WHAT TO WORK ON
Start at the line in the entries below that contains "This also affects", stop at the line that contains "extent: 64 bytes", and output exactly the lines in that span, both ends included.
▼
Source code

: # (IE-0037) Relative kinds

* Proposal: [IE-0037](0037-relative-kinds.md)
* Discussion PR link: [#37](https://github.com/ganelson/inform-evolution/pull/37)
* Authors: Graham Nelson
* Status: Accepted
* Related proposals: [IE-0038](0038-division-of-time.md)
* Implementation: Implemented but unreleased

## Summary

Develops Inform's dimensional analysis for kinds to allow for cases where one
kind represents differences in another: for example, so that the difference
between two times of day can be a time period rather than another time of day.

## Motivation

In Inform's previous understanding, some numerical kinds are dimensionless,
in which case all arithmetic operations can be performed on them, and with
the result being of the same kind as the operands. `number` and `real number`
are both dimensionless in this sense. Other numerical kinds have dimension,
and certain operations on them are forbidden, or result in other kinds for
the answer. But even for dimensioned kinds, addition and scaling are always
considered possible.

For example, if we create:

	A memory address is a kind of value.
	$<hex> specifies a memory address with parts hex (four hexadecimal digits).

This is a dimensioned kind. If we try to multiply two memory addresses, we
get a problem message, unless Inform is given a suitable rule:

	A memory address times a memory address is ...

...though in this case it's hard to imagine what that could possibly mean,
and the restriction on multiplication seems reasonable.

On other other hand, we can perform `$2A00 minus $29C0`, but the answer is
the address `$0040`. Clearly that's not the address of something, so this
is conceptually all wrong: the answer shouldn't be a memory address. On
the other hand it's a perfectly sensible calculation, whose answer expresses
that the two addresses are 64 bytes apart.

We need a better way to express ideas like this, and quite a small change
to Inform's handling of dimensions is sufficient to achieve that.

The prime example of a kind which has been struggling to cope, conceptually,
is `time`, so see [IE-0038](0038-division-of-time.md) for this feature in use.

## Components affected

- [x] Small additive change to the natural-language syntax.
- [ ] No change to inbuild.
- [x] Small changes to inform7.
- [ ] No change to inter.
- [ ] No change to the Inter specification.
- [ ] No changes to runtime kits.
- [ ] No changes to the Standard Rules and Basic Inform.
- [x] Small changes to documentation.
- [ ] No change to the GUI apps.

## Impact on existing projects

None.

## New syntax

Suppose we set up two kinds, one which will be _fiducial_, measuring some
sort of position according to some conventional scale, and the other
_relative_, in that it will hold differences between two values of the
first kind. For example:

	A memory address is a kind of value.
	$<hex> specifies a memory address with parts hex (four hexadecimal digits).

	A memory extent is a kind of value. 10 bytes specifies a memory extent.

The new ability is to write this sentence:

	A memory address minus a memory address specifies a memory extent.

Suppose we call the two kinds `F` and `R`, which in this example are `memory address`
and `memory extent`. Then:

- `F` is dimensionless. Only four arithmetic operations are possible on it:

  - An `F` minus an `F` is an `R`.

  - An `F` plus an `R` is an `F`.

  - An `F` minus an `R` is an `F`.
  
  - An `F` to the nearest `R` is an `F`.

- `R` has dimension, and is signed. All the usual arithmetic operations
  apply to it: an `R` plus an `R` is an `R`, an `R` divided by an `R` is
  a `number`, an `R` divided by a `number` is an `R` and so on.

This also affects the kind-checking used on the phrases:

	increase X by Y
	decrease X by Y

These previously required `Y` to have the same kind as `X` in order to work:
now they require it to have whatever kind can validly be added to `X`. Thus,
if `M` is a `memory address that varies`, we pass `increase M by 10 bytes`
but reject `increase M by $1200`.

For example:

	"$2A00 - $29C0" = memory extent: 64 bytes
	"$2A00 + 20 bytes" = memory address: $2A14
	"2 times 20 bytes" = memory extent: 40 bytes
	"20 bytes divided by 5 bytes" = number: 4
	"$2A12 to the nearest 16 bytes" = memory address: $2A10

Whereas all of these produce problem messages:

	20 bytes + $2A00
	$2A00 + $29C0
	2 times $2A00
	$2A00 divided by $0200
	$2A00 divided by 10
▲
ANSWER SECTION
This also affects the kind-checking used on the phrases:

	increase X by Y
	decrease X by Y

These previously required `Y` to have the same kind as `X` in order to work:
now they require it to have whatever kind can validly be added to `X`. Thus,
if `M` is a `memory address that varies`, we pass `increase M by 10 bytes`
but reject `increase M by $1200`.

For example:

	"$2A00 - $29C0" = memory extent: 64 bytes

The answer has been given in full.